Three decades into the franchise, Pokemon has created over a thousand creatures. Yet step into any store, scroll through merchandise, or flip through promotional material and you'll see the same faces: Pikachu, Charizard, the original 151. The newer Pokemon Centers and Pokemon Go have made efforts to shine light on lesser-known species, but entire swaths of the Pokedex remain virtual ghosts, trapped in old cartridges or locked behind paywalls and DLC expansions.
Some of these forgotten Pokemon vanished from mainline games entirely. Others never received a second home on Nintendo Switch. A few debuted in recent generations but were never seen again outside their debut region. The result: millions of players have no idea they exist.
The overlooked creatures
Take Barraskewda, a vicious water-type that evolved from the more famous Arrokuda in Pokemon Sword and Shield. The predatory fish returns in Scarlet and Violet, yet the Pokemon Center stocks zero merchandise for it, paired with just five trading cards across its entire existence. Compare that to Pikachu, which has generated entire product lines, and the gap becomes starkly obvious.
Fossil Pokemon told a tragic story in Sword and Shield. Arctovish and Arctozolt, strange chimeras born from mixing fossilized remains, arrived as curiosities. Arctovish in particular carries a dark Pokedex entry: its mouth sits on top of its head, making it impossible to eat prey despite the ability to freeze its surroundings. The Pokemon has been missing from every mainline title since its introduction, with only a single plush and four trading cards to its name. The Pokemon Company seems to have abandoned it entirely.
Terrakion represents a different kind of erasure. This legendary Rock and Fighting-type debuted in Pokemon Black and White, but has largely vanished from cultural conversation. Pokemon Legends: Z-A's DLC brought it back briefly, yet the Pokemon Center stocks only one item featuring it. Even its fellow Sword of Justice legendaries, Cobalion and Virizion, received minimal promotion. A 2012 movie spotlighted these three, yet Terrakion didn't make the English poster. It's the kind of legendary that feels lost to time, overshadowed by more popular mythical creatures.

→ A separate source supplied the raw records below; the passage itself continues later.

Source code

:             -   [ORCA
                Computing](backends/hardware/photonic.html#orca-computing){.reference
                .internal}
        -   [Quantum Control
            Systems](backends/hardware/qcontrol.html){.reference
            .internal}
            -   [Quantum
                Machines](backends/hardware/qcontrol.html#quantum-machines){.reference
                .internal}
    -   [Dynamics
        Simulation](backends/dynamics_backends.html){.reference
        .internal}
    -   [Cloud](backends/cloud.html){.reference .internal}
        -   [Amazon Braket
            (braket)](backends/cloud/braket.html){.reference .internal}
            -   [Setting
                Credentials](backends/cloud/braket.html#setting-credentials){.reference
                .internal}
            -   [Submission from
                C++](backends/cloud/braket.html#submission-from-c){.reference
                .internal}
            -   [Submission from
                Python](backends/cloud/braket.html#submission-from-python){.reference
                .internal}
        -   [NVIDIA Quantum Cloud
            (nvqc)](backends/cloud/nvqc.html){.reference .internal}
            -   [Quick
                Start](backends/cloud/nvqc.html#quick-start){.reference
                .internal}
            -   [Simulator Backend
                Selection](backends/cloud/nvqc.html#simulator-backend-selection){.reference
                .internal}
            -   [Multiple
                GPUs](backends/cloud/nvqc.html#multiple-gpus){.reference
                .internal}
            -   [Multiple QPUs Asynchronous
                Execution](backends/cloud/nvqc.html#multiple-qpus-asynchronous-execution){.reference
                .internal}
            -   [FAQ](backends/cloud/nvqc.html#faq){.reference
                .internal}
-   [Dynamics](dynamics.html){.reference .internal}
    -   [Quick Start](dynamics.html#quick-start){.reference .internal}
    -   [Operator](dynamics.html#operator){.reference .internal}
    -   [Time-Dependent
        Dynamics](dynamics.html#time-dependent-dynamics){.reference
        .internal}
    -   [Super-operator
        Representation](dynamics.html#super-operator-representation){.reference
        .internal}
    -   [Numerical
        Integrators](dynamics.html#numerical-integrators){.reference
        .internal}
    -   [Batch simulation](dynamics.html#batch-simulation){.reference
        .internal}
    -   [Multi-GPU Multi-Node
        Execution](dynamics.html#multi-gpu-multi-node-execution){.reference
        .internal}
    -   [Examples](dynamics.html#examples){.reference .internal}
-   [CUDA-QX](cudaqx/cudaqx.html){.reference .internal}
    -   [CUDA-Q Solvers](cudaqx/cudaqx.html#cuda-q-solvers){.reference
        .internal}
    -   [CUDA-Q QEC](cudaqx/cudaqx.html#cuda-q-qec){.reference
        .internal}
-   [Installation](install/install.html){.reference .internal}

Stakataka tells a story about accessibility. This rocky Ultra Beast emerged from the Ultra Sun and Ultra Moon games, then appeared only in Pokemon Sword and Shield's Crown Tundra DLC expansion. Unless you played the Ultra versions, purchased the DLC separately, or followed the animated series, you'd never know this stone giant existed. Its bizarre stacked design doesn't help its popularity, but the real problem is distribution. Only two ways to encounter it exist, and both require extra investment or access to older hardware.
Bruxish swims in different waters. This Water and Psychic-type, introduced in Pokemon Sun and Moon, represents a Pokedex member that actually appears in modern games, yet remains virtually unknown. It's available in Scarlet and Violet, holds solid trading card printings, and sports one Pokemon Center plush. The issue isn't availability but marketing. A colorful, teeth-grinding psychic fish with creative mechanics should have more presence. Few players recognize it on sight.
Palafin (Hero Form) occupies a stranger category. Finizen, its pre-evolution, appears ordinary until the right conditions trigger Hero Form, which transforms the Pokemon's appearance and stats dramatically in battle. The design is mechanically clever and appeared in recent anime episodes, yet most players won't see it transform outside competitive battles or when they manually trigger the evolution in Scarlet and Violet. The Pokemon is literally hiding in plain sight.
Ferrothorn emerged from Pokemon Black and White as one of Generation 5's most interesting designs: a thorn pod evolution that evolves from the already-weird Ferroseed. The Grass and Steel-type possesses distinctive spikes harder than steel and a design that walks the line between menacing and oddly appealing. Yet since its debut, Ferrothorn's visibility has declined sharply. It received one plush, two TCG accessories, and 11 cards total before largely disappearing from merchandise rotation and game lineups.
The common thread connecting these Pokemon: they arrived in earlier generations or arrived recently but without proper follow-up, they received minimal merchandise support, and they lack the cultural footprint needed to lodge in casual players' memories. Pokemon Go keeps some forgotten creatures in rotation through community events, but the mainline games increasingly fragment into DLC expansions and region-locked experiences. A Pokemon released in Sword and Shield might never appear again on Nintendo Switch.
The Pokemon Company's stewardship over a catalog this vast creates unavoidable gaps. Some creatures will fade. But when players reach beyond the original 151 and the competitive metagame staples, they discover hundreds of designs with limited presence. These nine represent just a sample of the overlooked majority.
Author Emily Chen: "It's wild that the Pokemon Company can't figure out how to keep a thousand creatures visible when merchandise and digital distribution cost virtually nothing to maintain."